Listening to "Horo", I think the best setting for this in a live session wouldn't be in a huge arena such as Tokyo Dome, but a small basement club in a bohemian neighbourhood such as Shimo-Kitazawa. To be specific, it would be Kosaka and his small group headlining on a tiny stage in front of a stylish brick wall.



"Horo" has gotten its cover versions. In fact, Akiko Yano(矢野顕子)provided one such cover on her 1977 album "Iroha ni Konpeito"(いろはにこんぺいとう). Yano takes things just a bit slower and provides some of those silky and kittenish vocals, but the original funkiness and bluesiness aren't lost here.


Now, the reason that I decided to write this article in the first place was that I listened to Haruko Kuwana's(桑名晴子)1982 "Moonlight Island" album of cover songs, and felt that it was time to take a look at one of the tracks there that I hadn't written about in my original article on the album.
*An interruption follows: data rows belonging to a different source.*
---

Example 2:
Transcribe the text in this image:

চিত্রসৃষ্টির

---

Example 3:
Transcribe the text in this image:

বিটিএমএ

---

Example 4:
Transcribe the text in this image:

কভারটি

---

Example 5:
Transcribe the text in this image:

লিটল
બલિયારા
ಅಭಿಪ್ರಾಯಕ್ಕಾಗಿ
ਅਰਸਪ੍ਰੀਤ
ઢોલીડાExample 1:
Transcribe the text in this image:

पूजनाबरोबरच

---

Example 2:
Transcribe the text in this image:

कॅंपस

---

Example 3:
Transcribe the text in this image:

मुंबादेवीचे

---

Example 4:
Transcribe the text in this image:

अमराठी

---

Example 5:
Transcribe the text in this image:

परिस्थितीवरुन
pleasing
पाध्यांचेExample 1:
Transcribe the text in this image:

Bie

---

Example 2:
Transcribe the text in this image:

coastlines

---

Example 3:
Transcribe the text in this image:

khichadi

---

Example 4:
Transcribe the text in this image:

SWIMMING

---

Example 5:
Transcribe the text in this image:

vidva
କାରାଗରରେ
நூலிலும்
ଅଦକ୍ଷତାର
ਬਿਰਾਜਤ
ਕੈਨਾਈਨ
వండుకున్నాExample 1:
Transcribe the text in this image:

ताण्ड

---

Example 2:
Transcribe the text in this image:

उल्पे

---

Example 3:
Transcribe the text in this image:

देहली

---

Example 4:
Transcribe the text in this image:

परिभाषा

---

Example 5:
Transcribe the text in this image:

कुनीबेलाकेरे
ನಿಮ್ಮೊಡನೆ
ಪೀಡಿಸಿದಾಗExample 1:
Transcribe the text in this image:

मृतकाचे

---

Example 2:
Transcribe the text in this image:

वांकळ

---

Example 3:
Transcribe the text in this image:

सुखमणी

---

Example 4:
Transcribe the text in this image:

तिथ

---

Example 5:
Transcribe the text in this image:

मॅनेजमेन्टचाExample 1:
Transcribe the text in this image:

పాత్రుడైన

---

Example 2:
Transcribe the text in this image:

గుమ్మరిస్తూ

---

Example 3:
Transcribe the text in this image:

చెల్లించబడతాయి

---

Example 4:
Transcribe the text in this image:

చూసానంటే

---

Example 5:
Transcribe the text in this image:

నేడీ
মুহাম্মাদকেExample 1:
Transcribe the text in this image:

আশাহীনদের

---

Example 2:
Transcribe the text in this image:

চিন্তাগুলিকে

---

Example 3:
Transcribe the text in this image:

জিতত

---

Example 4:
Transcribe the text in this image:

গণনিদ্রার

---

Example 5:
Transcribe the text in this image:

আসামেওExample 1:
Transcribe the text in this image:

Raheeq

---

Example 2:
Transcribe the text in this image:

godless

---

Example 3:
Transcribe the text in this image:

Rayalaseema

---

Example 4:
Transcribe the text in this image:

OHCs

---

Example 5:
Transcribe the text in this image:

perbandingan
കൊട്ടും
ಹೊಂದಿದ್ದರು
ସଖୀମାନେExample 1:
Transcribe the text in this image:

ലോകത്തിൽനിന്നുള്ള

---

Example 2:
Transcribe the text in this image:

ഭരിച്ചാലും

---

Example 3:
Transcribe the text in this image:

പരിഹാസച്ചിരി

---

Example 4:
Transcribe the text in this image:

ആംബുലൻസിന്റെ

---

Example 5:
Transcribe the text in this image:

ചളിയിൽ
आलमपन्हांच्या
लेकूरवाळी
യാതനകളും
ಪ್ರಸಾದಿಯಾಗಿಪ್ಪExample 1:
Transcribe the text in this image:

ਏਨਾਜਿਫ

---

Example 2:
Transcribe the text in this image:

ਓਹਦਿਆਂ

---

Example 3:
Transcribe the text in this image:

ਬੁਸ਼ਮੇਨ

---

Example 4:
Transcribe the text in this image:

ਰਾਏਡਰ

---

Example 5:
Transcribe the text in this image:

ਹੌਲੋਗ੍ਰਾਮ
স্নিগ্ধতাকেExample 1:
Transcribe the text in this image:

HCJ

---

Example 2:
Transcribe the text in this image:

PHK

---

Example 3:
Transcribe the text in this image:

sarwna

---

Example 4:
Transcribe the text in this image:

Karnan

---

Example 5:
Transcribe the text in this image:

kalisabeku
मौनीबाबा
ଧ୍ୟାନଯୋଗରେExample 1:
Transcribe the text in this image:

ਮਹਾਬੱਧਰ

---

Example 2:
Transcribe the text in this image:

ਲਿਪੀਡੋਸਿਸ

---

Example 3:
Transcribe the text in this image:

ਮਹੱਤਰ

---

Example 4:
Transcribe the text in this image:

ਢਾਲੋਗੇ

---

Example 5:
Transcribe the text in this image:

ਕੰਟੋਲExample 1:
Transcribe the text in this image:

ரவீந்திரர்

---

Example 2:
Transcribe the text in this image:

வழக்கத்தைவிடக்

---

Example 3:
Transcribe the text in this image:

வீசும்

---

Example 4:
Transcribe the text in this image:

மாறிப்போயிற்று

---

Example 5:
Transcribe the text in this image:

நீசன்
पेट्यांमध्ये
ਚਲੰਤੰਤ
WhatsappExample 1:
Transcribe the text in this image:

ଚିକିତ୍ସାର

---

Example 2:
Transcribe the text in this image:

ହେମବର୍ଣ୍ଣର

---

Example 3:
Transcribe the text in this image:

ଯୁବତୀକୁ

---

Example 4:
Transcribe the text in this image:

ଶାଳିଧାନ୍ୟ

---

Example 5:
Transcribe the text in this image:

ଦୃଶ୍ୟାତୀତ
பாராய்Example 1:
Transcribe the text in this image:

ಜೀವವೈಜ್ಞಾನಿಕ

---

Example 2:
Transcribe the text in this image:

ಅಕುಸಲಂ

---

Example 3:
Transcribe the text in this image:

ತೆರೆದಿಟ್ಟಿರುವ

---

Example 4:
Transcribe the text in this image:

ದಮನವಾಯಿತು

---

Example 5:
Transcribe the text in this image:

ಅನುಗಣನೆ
Plus, Come Along Radio has given his own thoughts on "Moonlight Island" on Reddit, so you can take a look at it right here.

"Horo" is the first track on "Moonlight Island" for the video of the album above, and Kuwana ramps up the funk right from the get-go with that joyful "ALL RIGHT!". There is much more of a proud strut down the main street with this version, further emphasized by an electric guitar solo by either Fujimal Yoshino(芳野藤丸)or Makoto Matsushita(松下誠). In fact, according to the liner notes, it looks like the entirety of AB'S helped out in the recording of the album.